Nearly 500 mobile phones were seized at jails in Lancashire last year.
A Freedom of Information request has revealed that Kirkham Prison had the second highest number of discoveries in the North West, with 368 phones confiscated at the men’s Category D jail in Freckleton Road.
Lancaster Farms young offenders institution had the fifth highest number of seizures, with 90, and the men’s category B Garth Prison in Ulnes Walton, near Leyland, came eighth, with 31.
Preston Prison, a men’s Category B jail, recovered six phones, and the now defunct Lancaster Castle, a men’s Category C prison, only two before it closed in March.
Mobile phone seizures totalled 497 in Lancashire and more than 1,500 in the North West in 2011.
The privately run Altcourse Prison in Liverpool had the highest number of discoveries, with 630 mobile phones recovered.
The figures provided by the Ministry of Justice include mobile phone handsets, sim cards or mobile phones with either a sim card or a memory stick inside, found on prisoners, visitors, staff, contractors and within prison grounds.
Julia Prescott, deputy governor at Kirkham Prison, said its high figure showed the effectiveness of its security measures.
She said: “I think the fact that there is such a high number of mobile phones we have found shows that we’re very active in looking for mobile phones and looking for any contraband that is coming into the prison.
“Kirkham is an open prison with low risk, Category D prisoners.
“We have prisoners going out every day into the community as it’s all about resettling people back into communities and getting them ready for release.
“We do search them on a regular basis and we work on intelligence that we get as well, but mobile phones are obviously quite valued by prisoners.
“The cost of the pin pay phones that they have to use in prison to call their friends and families are quite expensive.

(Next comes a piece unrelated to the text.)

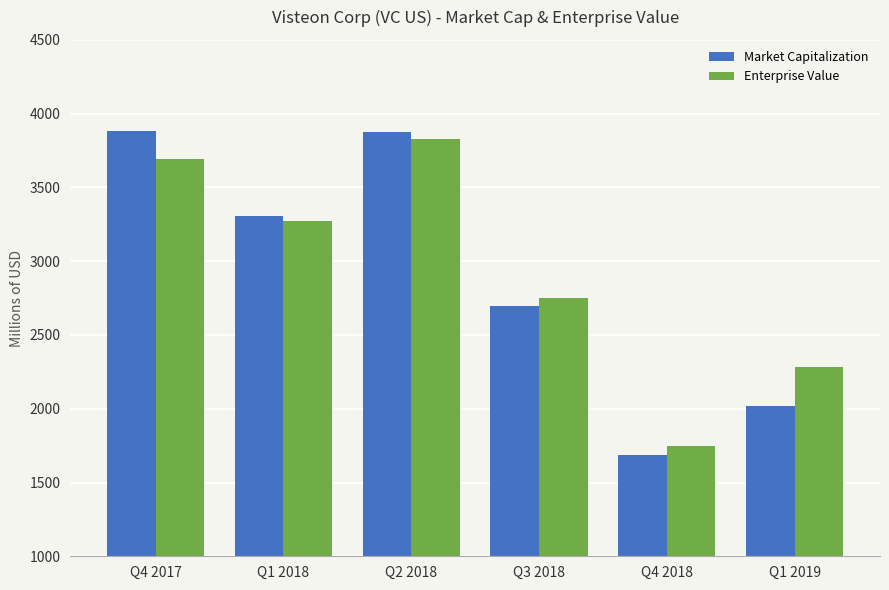

At which category is the sum across all series the highest?

Q2 2018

“They are more expensive than some of the tariffs you can get on a mobile phone and that is a national issue we have been trying to deal with, to get the cost of the pin phones lowered to discourage people from having mobile phones.
“That is one of the reasons why prisoners use them but also they can use them for illicit purposes and to organise crime and that’s why we’re trying to prevent them coming into the prison.”
She said the prison used equipment including search dogs, mobile phone signal detectors, body orifice security scanners and high sensitivity metal detecting wands, which can detect internally concealed mobile phones.
She added: “I think that is why we are quite successful in getting so many mobile phones back off prisoners.”
A Ministry of Justice spokesman said the National Offender Management Service remained “committed to addressing the risks that mobile phones present to security and to the safety of the public”.
He said: “We operate a strategy designed to minimise the number of mobile phones entering prisons, to find phones that do get in and to disrupt mobile phones that cannot be found.”